June 30, 1908, 7:14 a.m., central Siberia—Semen Semenov, a local farmer, saw “the sky split in two. Fire appeared high and wide over the forest…. From … where the fire was, came strong heat…. Then the sky shut closed, and a strong thump sounded, and I was thrown a few yards…. After that such noise came, as if . . . cannons were firing, the earth shook …”
Such is the harrowing testimony of one of the closest eyewitnesses to what scientists call the Tunguska event, the largest impact of a cosmic body to occur on the earth during modern human history. Semenov experienced a raging conflagration some 65 kilometers (40 miles) from ground zero, but the effects of the blast rippled out far into northern Europe and Central Asia as well. Some people saw massive, silvery clouds and brilliant, colored sunsets on the horizon, whereas others witnessed luminescent skies at night—Londoners, for instance, could plainly read newsprint at midnight without artificial lights. Geophysical observatories placed the source of the anomalous seismic and pressure waves they had recorded in a remote section of Siberia. The epicenter lay close to the river Podkamennaya Tunguska, an uninhabited area of swampy taiga forest that stays frozen for eight or nine months of the year.

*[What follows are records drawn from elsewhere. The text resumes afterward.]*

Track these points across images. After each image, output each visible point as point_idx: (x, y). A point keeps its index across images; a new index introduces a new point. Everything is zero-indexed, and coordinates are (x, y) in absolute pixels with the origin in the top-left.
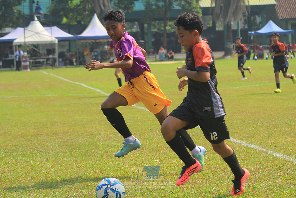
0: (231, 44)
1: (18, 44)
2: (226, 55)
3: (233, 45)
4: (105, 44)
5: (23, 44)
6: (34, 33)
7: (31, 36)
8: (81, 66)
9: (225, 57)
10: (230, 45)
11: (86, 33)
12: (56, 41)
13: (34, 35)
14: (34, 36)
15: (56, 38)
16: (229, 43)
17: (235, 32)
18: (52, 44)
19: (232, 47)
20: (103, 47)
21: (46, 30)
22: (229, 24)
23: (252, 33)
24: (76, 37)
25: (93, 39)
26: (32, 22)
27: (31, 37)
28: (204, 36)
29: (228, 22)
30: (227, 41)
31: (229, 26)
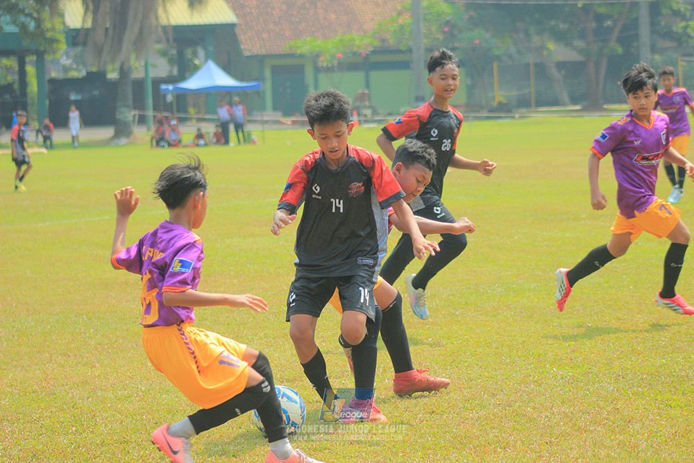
0: (130, 112)
2: (118, 135)
3: (132, 113)
9: (116, 141)
10: (127, 114)
16: (123, 109)
17: (139, 85)
19: (131, 118)
22: (126, 65)
23: (167, 89)
28: (77, 93)
29: (122, 65)
30: (119, 104)
31: (124, 72)
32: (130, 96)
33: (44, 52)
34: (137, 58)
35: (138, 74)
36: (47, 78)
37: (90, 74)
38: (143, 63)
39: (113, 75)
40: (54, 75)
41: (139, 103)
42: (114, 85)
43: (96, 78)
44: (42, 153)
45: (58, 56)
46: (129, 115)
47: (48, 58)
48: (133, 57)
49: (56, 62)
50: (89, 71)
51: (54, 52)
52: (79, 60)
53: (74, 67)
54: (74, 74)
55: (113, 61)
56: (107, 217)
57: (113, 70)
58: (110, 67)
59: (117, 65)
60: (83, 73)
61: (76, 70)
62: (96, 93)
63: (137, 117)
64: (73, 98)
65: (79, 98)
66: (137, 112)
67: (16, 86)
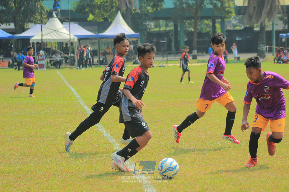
1: (35, 42)
3: (266, 47)
5: (40, 42)
6: (52, 31)
7: (49, 33)
8: (102, 66)
10: (263, 47)
11: (109, 32)
12: (76, 40)
13: (52, 32)
14: (52, 34)
15: (76, 36)
16: (261, 45)
17: (269, 34)
19: (265, 49)
21: (65, 27)
22: (263, 24)
23: (283, 36)
24: (97, 35)
26: (50, 19)
27: (49, 35)
28: (239, 37)
29: (261, 23)
30: (259, 42)
31: (262, 27)
32: (265, 39)
33: (225, 17)
34: (269, 21)
35: (269, 28)
36: (226, 29)
37: (246, 28)
38: (271, 23)
39: (256, 29)
40: (228, 28)
41: (269, 43)
42: (258, 33)
43: (249, 30)
45: (231, 19)
46: (264, 48)
47: (226, 20)
48: (267, 20)
49: (229, 22)
50: (245, 26)
51: (229, 18)
52: (241, 21)
53: (238, 24)
54: (238, 28)
55: (257, 22)
57: (257, 26)
58: (256, 25)
59: (259, 24)
60: (242, 28)
61: (239, 26)
62: (249, 37)
63: (268, 49)
64: (237, 39)
65: (240, 39)
66: (268, 46)
67: (211, 33)
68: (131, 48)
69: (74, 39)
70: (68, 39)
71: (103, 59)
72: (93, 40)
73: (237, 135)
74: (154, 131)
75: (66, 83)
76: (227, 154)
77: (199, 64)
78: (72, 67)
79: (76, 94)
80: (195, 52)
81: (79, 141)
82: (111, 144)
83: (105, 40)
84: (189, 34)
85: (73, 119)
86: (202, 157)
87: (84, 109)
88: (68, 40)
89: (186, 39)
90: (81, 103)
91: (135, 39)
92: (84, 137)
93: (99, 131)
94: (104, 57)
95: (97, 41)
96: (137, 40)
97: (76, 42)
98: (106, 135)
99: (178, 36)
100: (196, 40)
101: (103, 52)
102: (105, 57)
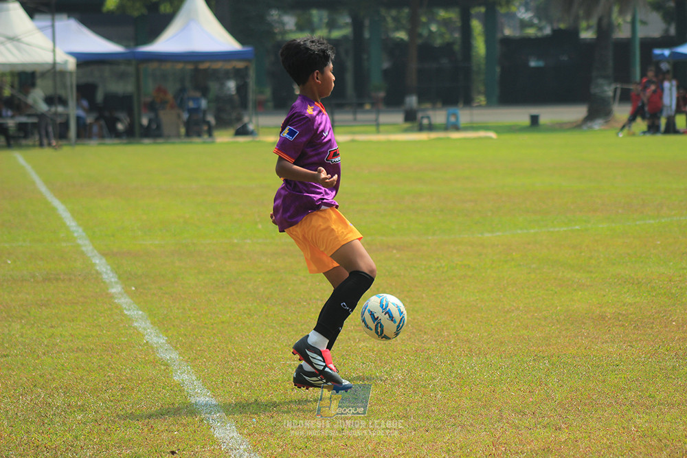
0: (610, 84)
2: (591, 117)
3: (613, 87)
4: (227, 75)
8: (147, 141)
9: (589, 124)
10: (606, 88)
11: (167, 43)
12: (71, 63)
15: (71, 54)
16: (600, 81)
17: (624, 47)
18: (54, 72)
19: (610, 94)
20: (223, 85)
21: (41, 29)
23: (662, 55)
24: (134, 53)
25: (186, 62)
28: (539, 58)
29: (601, 19)
30: (595, 73)
31: (603, 31)
32: (611, 63)
34: (622, 11)
35: (622, 33)
36: (499, 36)
37: (556, 32)
38: (628, 19)
39: (587, 34)
40: (508, 32)
42: (589, 45)
44: (490, 138)
45: (514, 7)
46: (608, 89)
47: (501, 10)
48: (616, 10)
49: (511, 15)
50: (555, 28)
52: (542, 12)
53: (535, 22)
55: (588, 15)
56: (577, 227)
57: (588, 28)
58: (584, 24)
59: (594, 21)
60: (547, 31)
61: (538, 26)
62: (565, 58)
63: (619, 92)
64: (533, 64)
65: (541, 64)
66: (619, 86)
67: (457, 48)
68: (229, 89)
69: (66, 63)
70: (47, 64)
71: (150, 121)
72: (122, 68)
73: (525, 339)
74: (290, 329)
75: (43, 189)
76: (497, 396)
77: (423, 136)
78: (60, 143)
79: (71, 223)
80: (412, 101)
81: (78, 357)
82: (167, 365)
83: (154, 65)
84: (396, 50)
85: (61, 295)
86: (425, 402)
87: (94, 265)
88: (49, 67)
89: (386, 65)
90: (84, 249)
91: (240, 65)
92: (92, 346)
93: (135, 328)
94: (152, 115)
95: (131, 69)
96: (247, 68)
97: (71, 73)
98: (155, 339)
99: (365, 57)
100: (413, 65)
101: (148, 99)
102: (157, 116)
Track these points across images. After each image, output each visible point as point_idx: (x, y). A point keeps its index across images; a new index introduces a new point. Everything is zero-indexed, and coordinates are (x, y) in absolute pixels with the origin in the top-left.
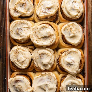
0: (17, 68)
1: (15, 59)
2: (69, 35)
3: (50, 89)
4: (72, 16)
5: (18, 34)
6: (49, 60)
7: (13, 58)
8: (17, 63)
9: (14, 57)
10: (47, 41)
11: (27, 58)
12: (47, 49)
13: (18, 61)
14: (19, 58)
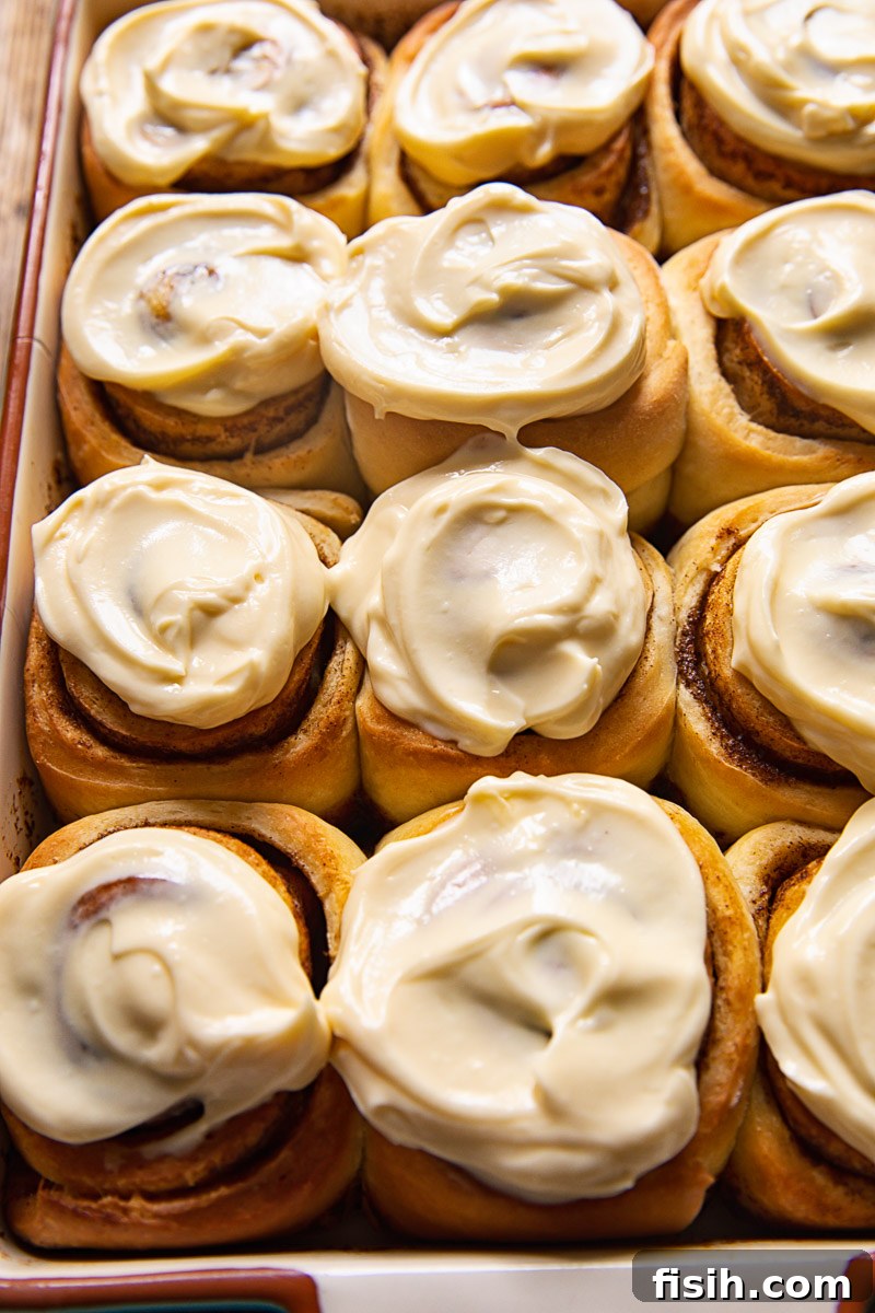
2: (815, 315)
3: (620, 997)
4: (816, 122)
5: (162, 321)
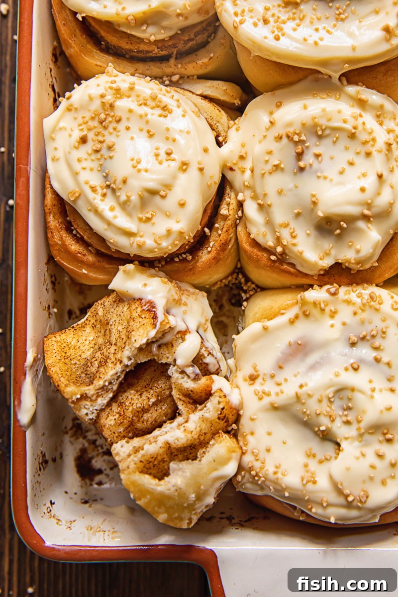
0: (98, 254)
1: (84, 176)
6: (370, 182)
7: (70, 166)
8: (106, 206)
9: (76, 154)
10: (353, 26)
11: (184, 166)
12: (352, 90)
13: (111, 188)
14: (120, 168)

Ever since the Tunguska event, scientists and lay enthusiasts alike have wondered what caused it. Although most observers generally accept that some kind of cosmic body, either an asteroid or a comet, exploded in the sky above Siberia, no one has yet found fragments of the object or any impact craters in the affected region. The mystery remains unsolved, but our research team, only the latest of a steady stream of investigators who have scoured the area, may be closing in on a discovery that will change our understanding of what happened that fateful morning.
I have enjoyed reading about this event all my life, and especially remember the wilder claims of the conspiracy nuts that it was an alien craft that had blown up in the atmosphere, or even the speculation that it was a tiny black hole that happened to evaporate as it intersected our atmosphere.
I have always believed it to have been a piece of a comet, more specifically, the short-period comet Encke. I forget where I read that, and a quick Google Search tells me that British Astronomer Fred Whipple suggested that in 1930. I read very heavily in the area of Astronomy, so I could have read that anywhere, and tend to go with the scientific explanation where it fits Occam’s Razor.